More support needed to grow business
Local government must have a "business-friendly ethos" which goes beyond rate cuts and deregulation, Wellington mayor Celia Wade Brown said at the launch of a programme to support business growth.
Local Government New Zealand (LGNZ) today released six guidelines for councils around New Zealand to attract and support business ventures within their regions.
The key principles in the Business Friendly Guidelines included building partnerships between councils and business groups, identifying challenges and needs, providing certainty and clarity to businesses, making interactions count, proactively looking for business opportunities and responding with businesses in mind after emergencies.
Wade-Brown said the capital's economic indicators were "more modest than they should be" and her council, from councillors down to the front desk staff, had not earned a pass mark to fulfil the guidelines. But was it was "moving rapidly".
Councils should say 'yes' to businesses often, 'no' to them less often, but never 'maybe', she said.
"To string businesses along and say, 'in a bit, in a bit', and then not deliver is not fair when they could be making better informed decisions and investments."
LGNZ said local and regional councils invested over $8 billion in infrastructure and services a year in order to support business operations.
Stuart Crosby, mayor of Tauranga and head of LGNZ's city sub-group, said if each city can identify distinctive competitive advantages and also collaborate together to allow businesses to grow, New Zealand Inc will be stronger for it.
"Collaboration is helpful when things run smoothly, but especially when things don't go so well," Crosby said, referring to the Bay of Plenty's kiwifruit PSA disaster.
The group's report found successful case studies such as Wellington's world premier party for The Hobbit movie and Dunedin City Council's Red Carpet, not Red Tape policy, where large business projects were given a council relationships manager to cut through bureaucracy.
Crosby said Tauranga had raised $30 million and gave land in order to get a university campus, with emphasis on marine science and logistics, management to help grow the Bay of Plenty economy.

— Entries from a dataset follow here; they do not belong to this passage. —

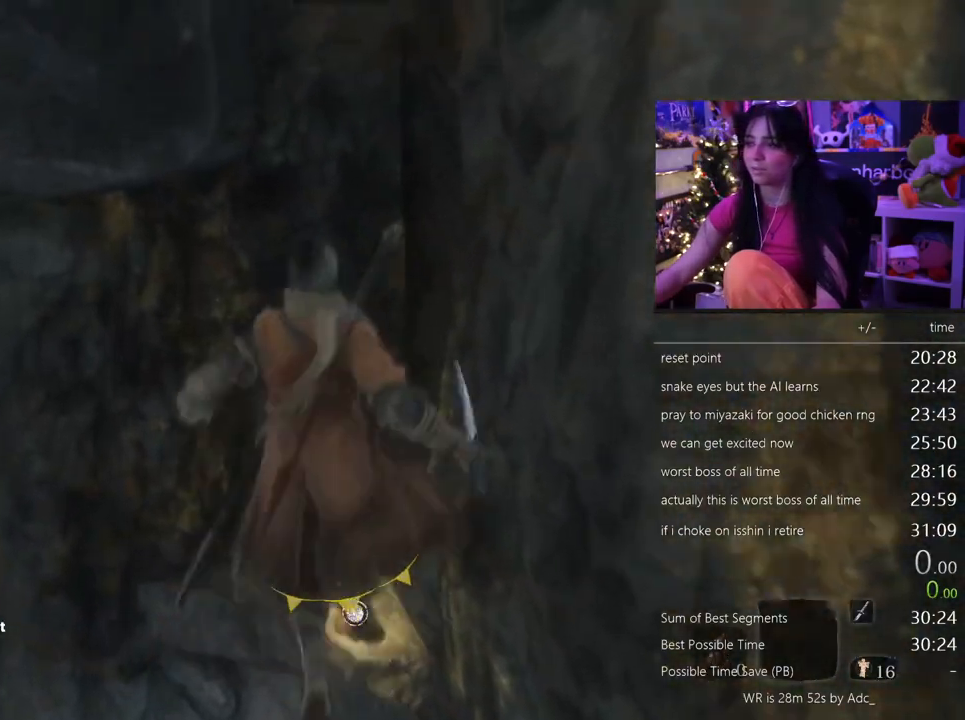
{"keys": ["w"], "mouse": [], "events": [[400, "f", "down"], [450, "f", "up"]]}
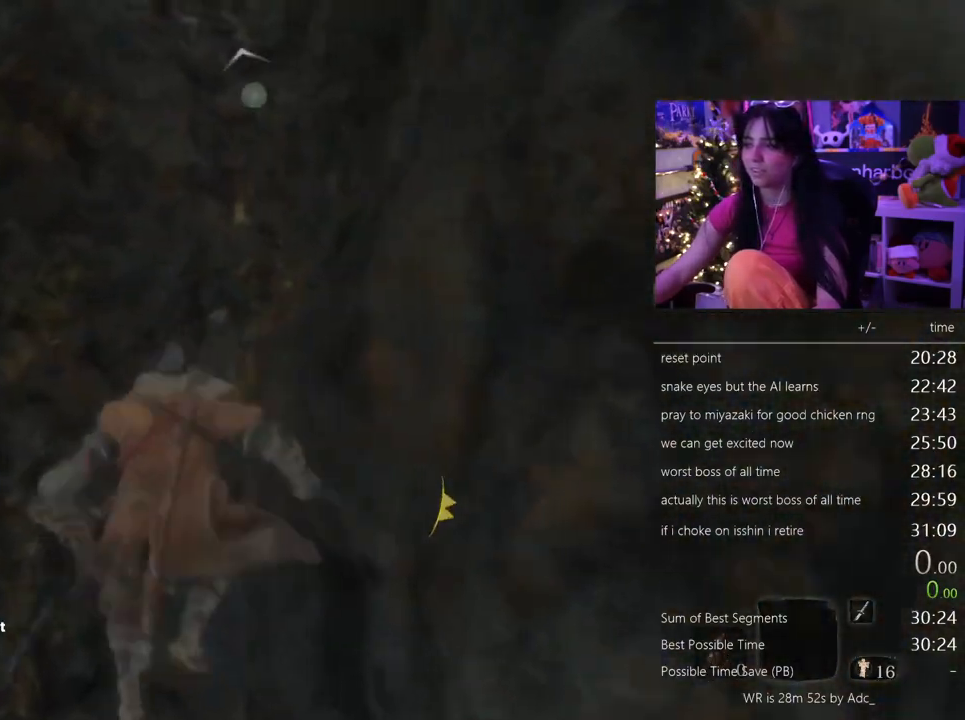
{"keys": [], "mouse": [], "events": [[50, "f", "down"], [133, "f", "up"], [367, "w", "up"]]}
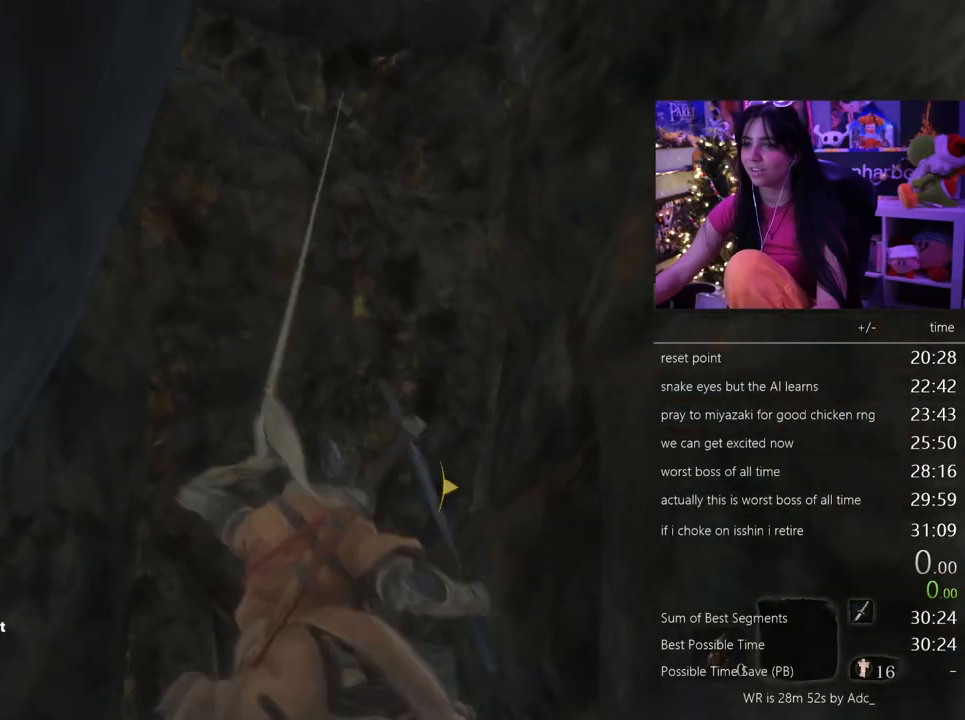
{"keys": ["shift", "w"], "mouse": [], "events": [[250, "w", "down"], [333, "shift", "down"]]}
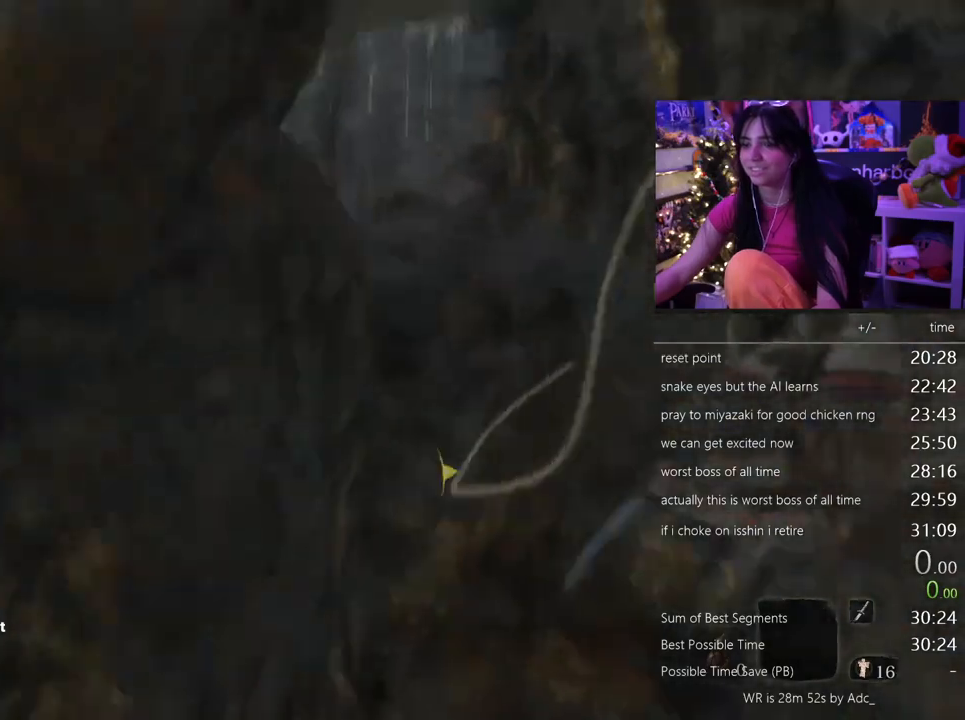
{"keys": ["shift", "w"], "mouse": [], "events": []}
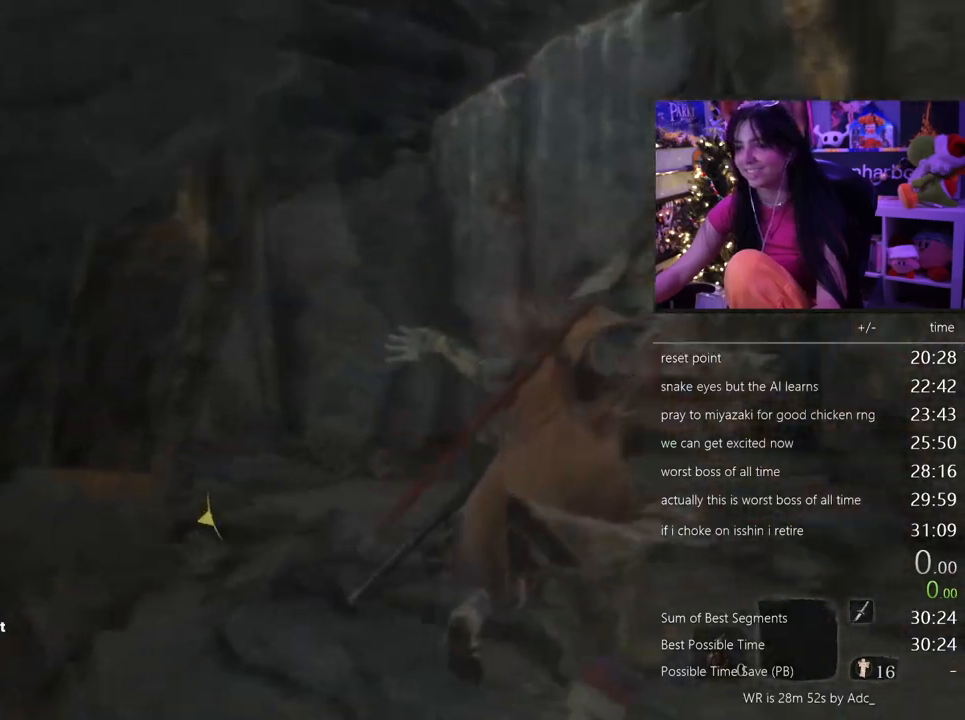
{"keys": ["shift", "w"], "mouse": [], "events": []}
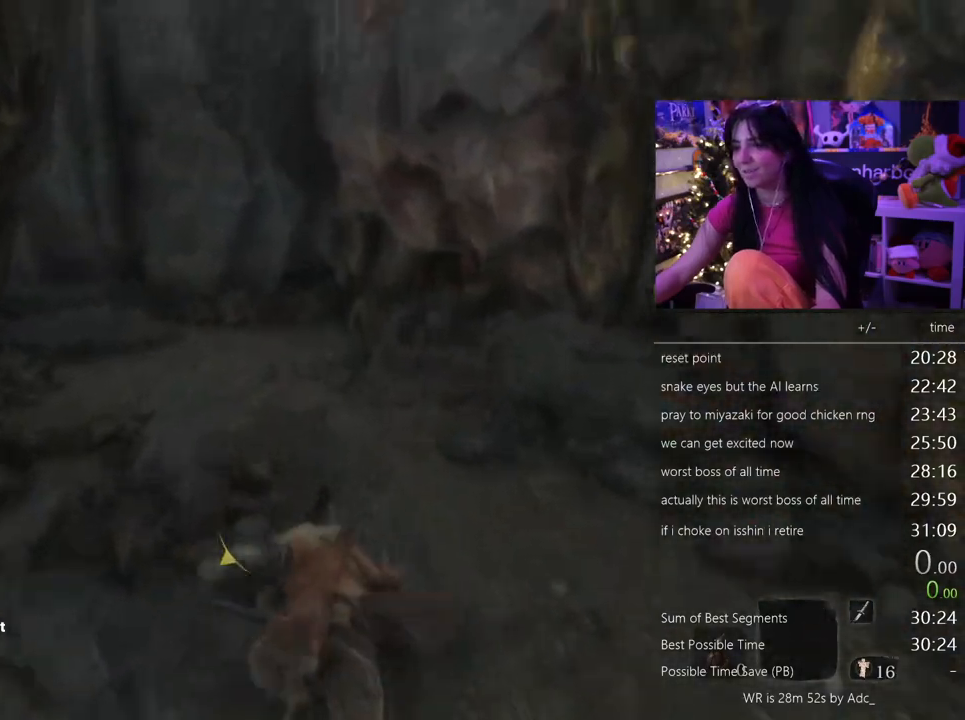
{"keys": ["shift", "w"], "mouse": [], "events": [[300, "space", "down"], [350, "space", "up"]]}
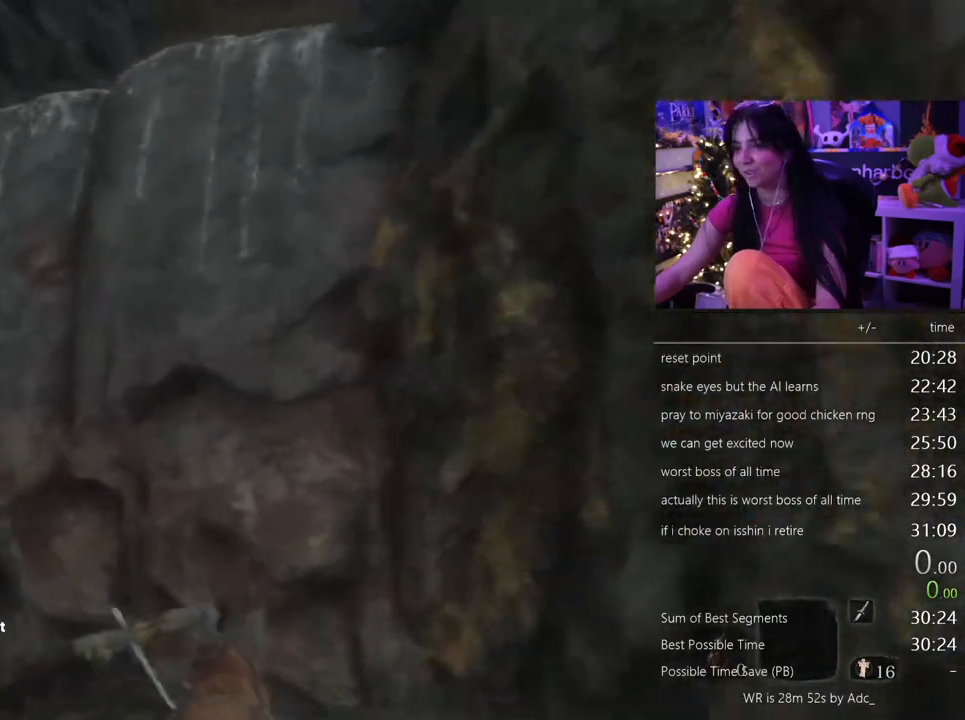
{"keys": ["w"], "mouse": [], "events": [[167, "space", "down"], [267, "space", "up"], [400, "shift", "up"]]}
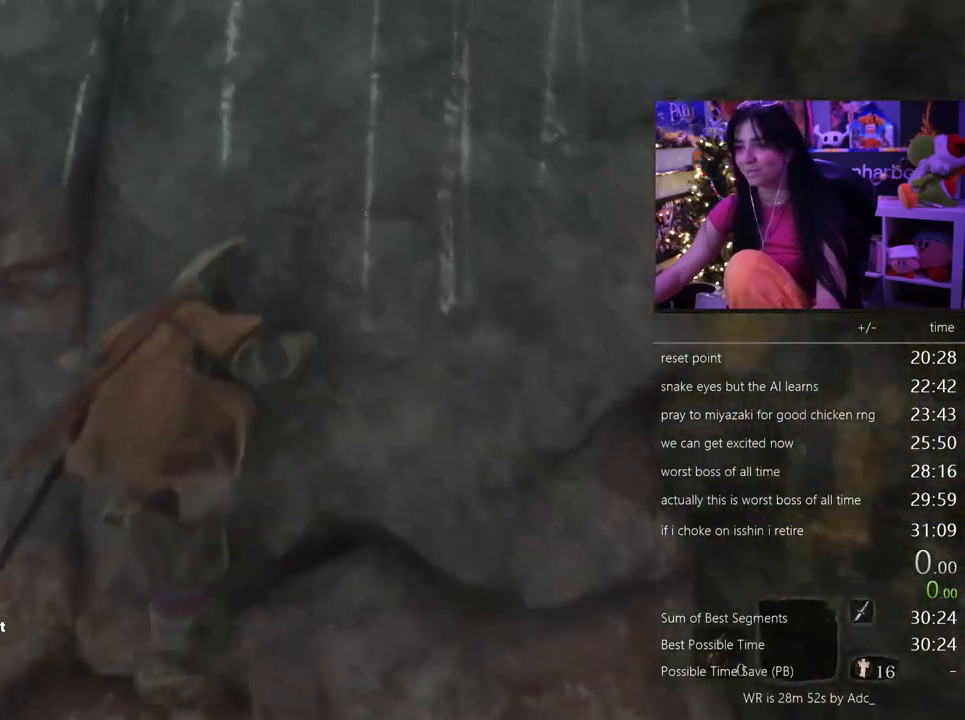
{"keys": ["w"], "mouse": [], "events": []}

Associate Local Government minister Sam Lotu-liga said local government initiatives were central to driving jobs and opportunities in their communities.
Business New Zealand chief executive Phil O'Reilly said: "These guidelines are very expansive and include many examples of councils that have aided large infrastructure, sustainability and tertiary education and have reduced the time of consent processes."
O'Reilly said he hoped the effect of business-friendly councils would trickle down to smaller businesses, as well as the larger corporates.